**Source records**
= Beginning of Section =
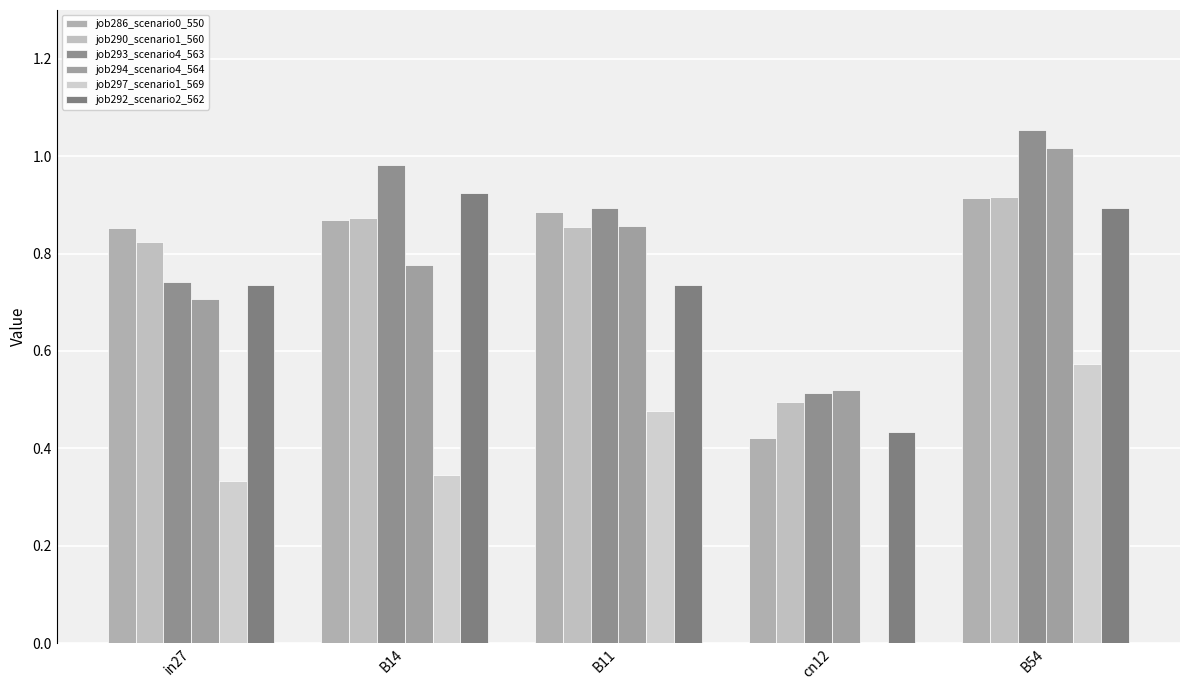

The value of job294_scenario4_564 at B54 is 0.4. True or false?

False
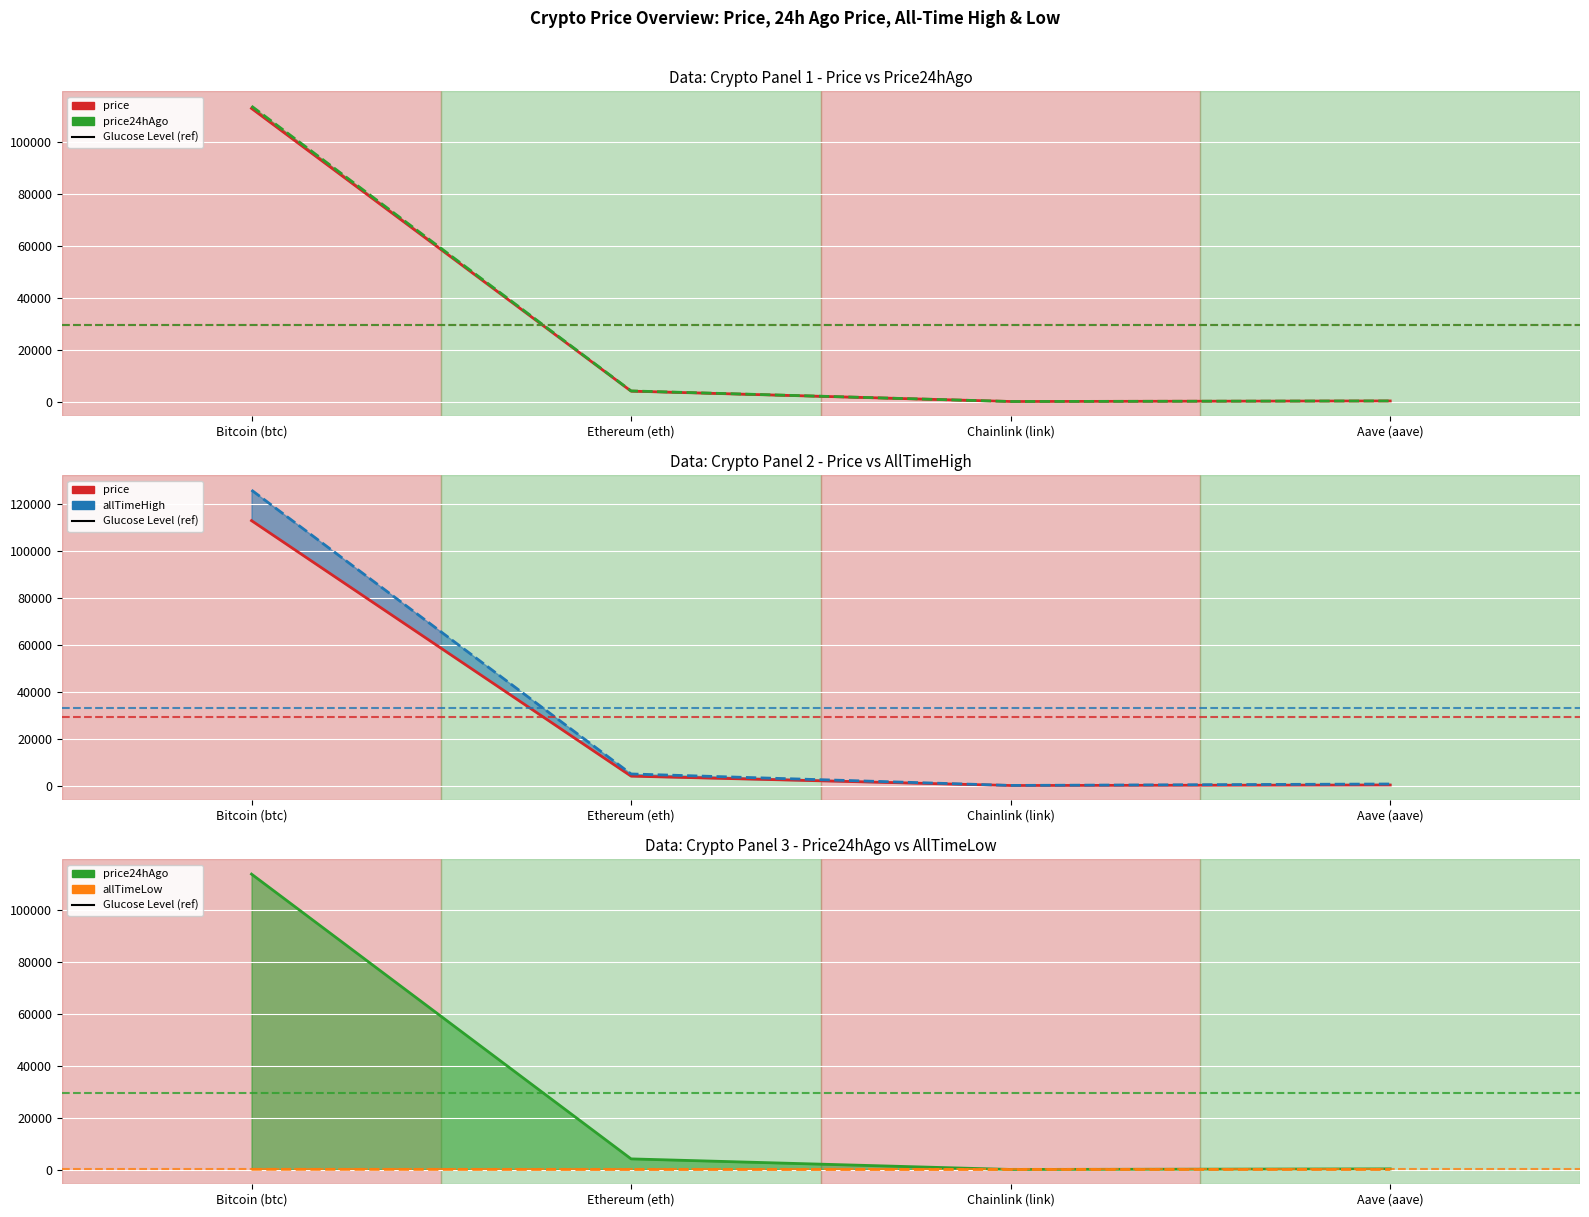

What is the average value of the price24hAgo line series?

29569.1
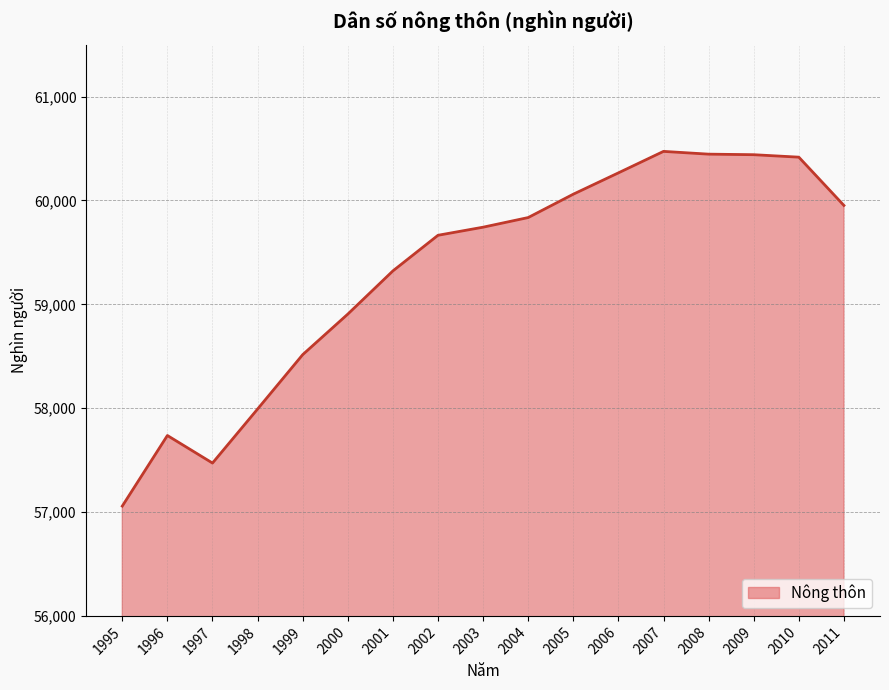

What is the ratio of the value at 2007 to the value at 1997?

1.1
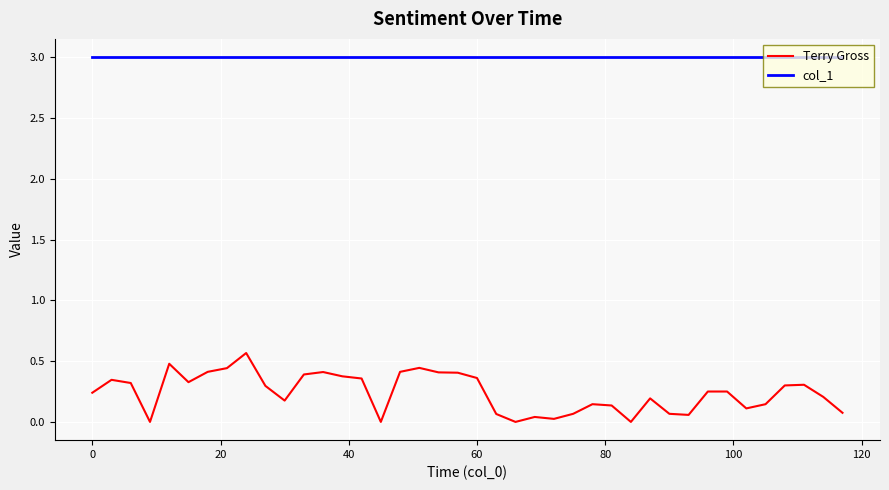

Which series has the largest range (max minus min)?

Terry Gross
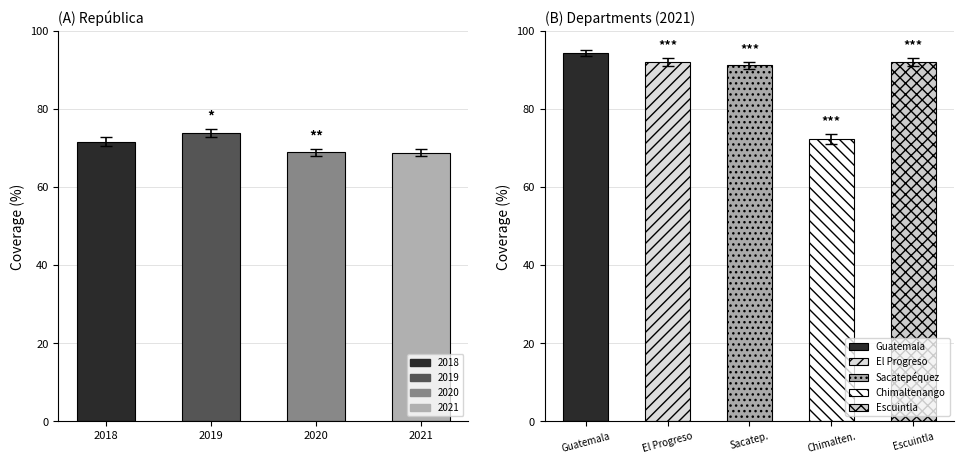

Is it true that Guatemala equals 143.9 at 2008?

False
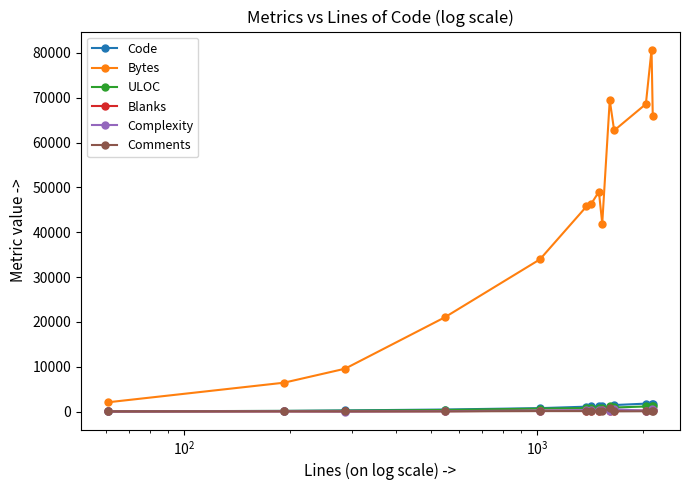

What is the maximum value shown in the chart?

80735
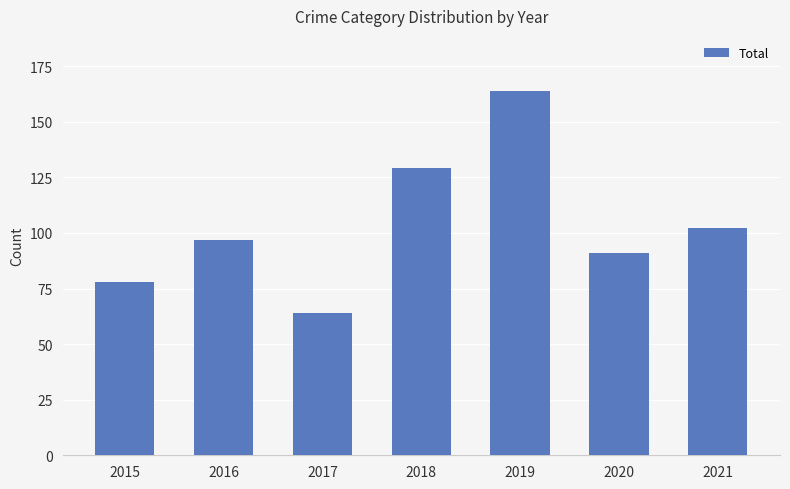

What is the difference between the second highest and minimum values?

65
= End of Section =
**Exercise aim**
Copy all of the data above line for line, without changing any wording, and leave the pictures out.

**Exercise result**
The value of job294_scenario4_564 at B54 is 0.4. True or false?

False

What is the average value of the price24hAgo line series?

29569.1

What is the ratio of the value at 2007 to the value at 1997?

1.1

Which series has the largest range (max minus min)?

Terry Gross

Is it true that Guatemala equals 143.9 at 2008?

False

What is the maximum value shown in the chart?

80735

What is the difference between the second highest and minimum values?

65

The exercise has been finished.